Diante das dificuldades atuais, talvez seja mesmo um bom momento para buscarmos internamente nossas raízes ancestrais, encontrando um meio de redescobrir os aspectos divinais da natureza, de nos tornarmos receptivos a toda luz e energia que o Sol nos oferece. A vibração do renascimento é um convite para curarmos sentimentos e emoções do passado que não precisam mais perturbar o presente. Tempo de renovação também é tempo de perdão, de deixar mágoas, tristezas e rancores irem embora, purificando a conexão entre mente, corpo e espírito. Essa é uma oportunidade de tornarmos nossa vida mais leve
Oficialmente, o Solstício de Inverno ocorrerá no Brasil às 18h44 de sábado. Aproveite o momento para celebrar o Sol na sua vida, como faziam as antigas civilizações há milhares de anos.
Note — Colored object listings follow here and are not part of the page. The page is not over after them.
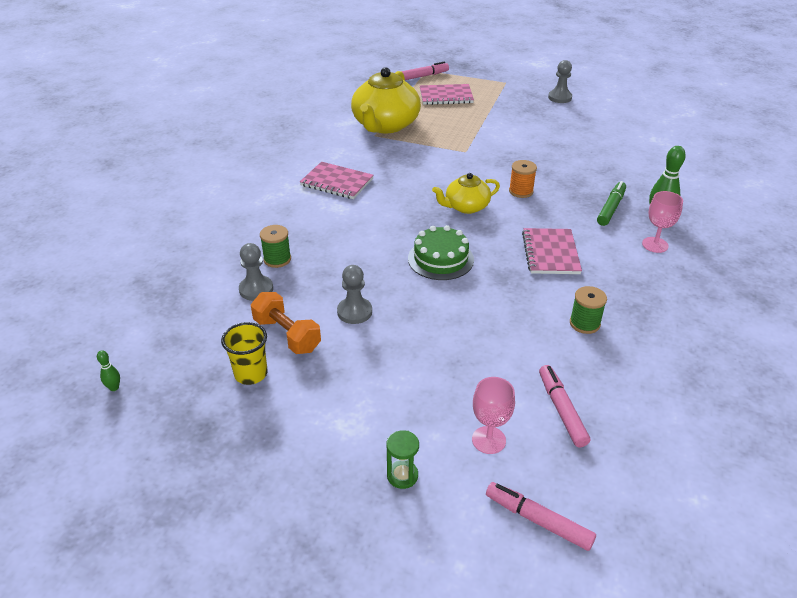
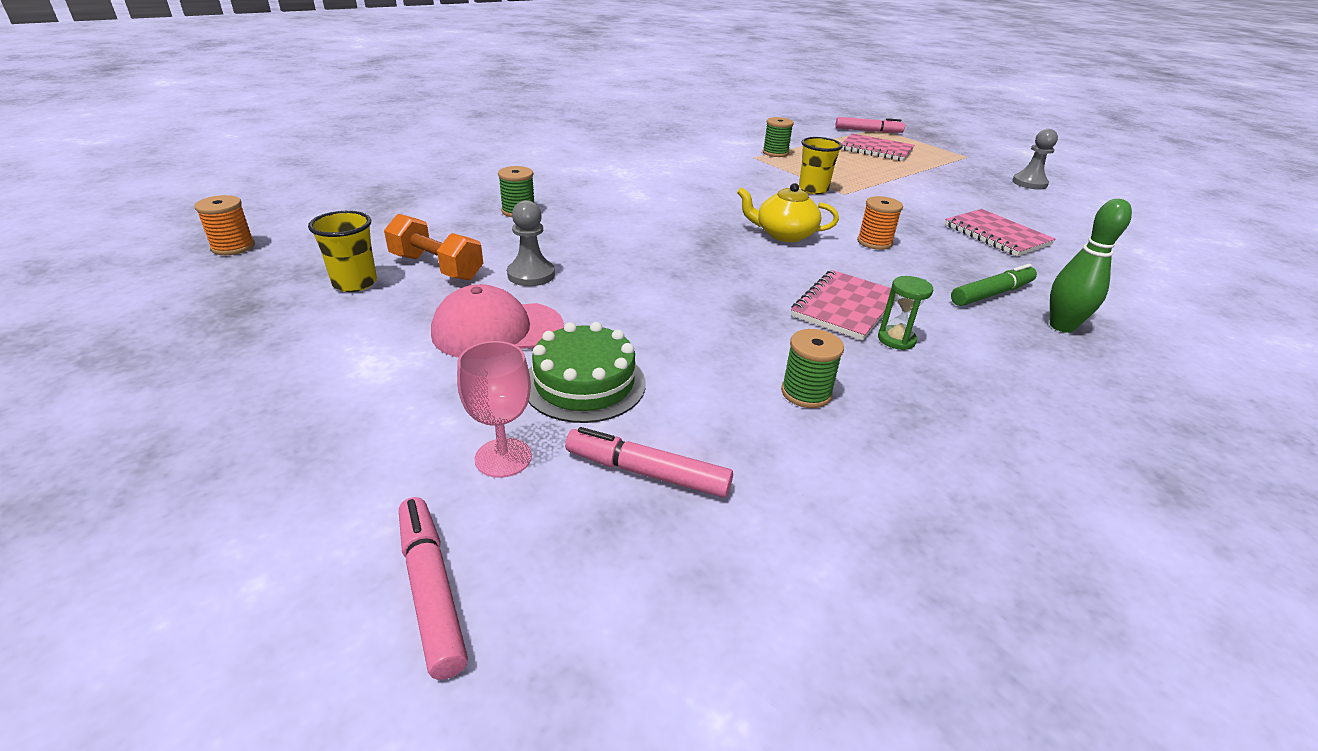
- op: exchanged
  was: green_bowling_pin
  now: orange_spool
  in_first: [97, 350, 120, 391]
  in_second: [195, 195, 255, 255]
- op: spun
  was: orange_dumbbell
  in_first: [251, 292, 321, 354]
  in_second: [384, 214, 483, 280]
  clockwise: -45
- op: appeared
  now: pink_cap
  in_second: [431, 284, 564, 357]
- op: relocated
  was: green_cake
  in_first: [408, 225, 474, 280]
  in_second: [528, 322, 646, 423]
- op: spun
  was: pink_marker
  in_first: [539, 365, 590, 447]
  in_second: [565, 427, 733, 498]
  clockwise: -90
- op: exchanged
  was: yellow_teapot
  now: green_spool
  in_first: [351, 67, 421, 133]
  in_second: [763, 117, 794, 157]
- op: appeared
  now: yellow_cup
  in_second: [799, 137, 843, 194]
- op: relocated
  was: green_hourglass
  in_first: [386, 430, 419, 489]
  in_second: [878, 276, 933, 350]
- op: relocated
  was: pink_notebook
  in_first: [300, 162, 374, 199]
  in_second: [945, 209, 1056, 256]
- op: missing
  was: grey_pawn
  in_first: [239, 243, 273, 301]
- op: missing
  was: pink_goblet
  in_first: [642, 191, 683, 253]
No Portal Soham, você encontra uma série de práticas e técnicas de saúde complementar e integrativa para ajudá-lo neste momento.
Observação: Você poderá assistir ao vivo, por meio das redes sociais da English Heritage, organização que mantém Stonehenge, o momento em que os raios do Sol nascente do dia 20 de junho, no Solstício de Verão do Hemisfério Norte, tocarão a pedra principal do monumento.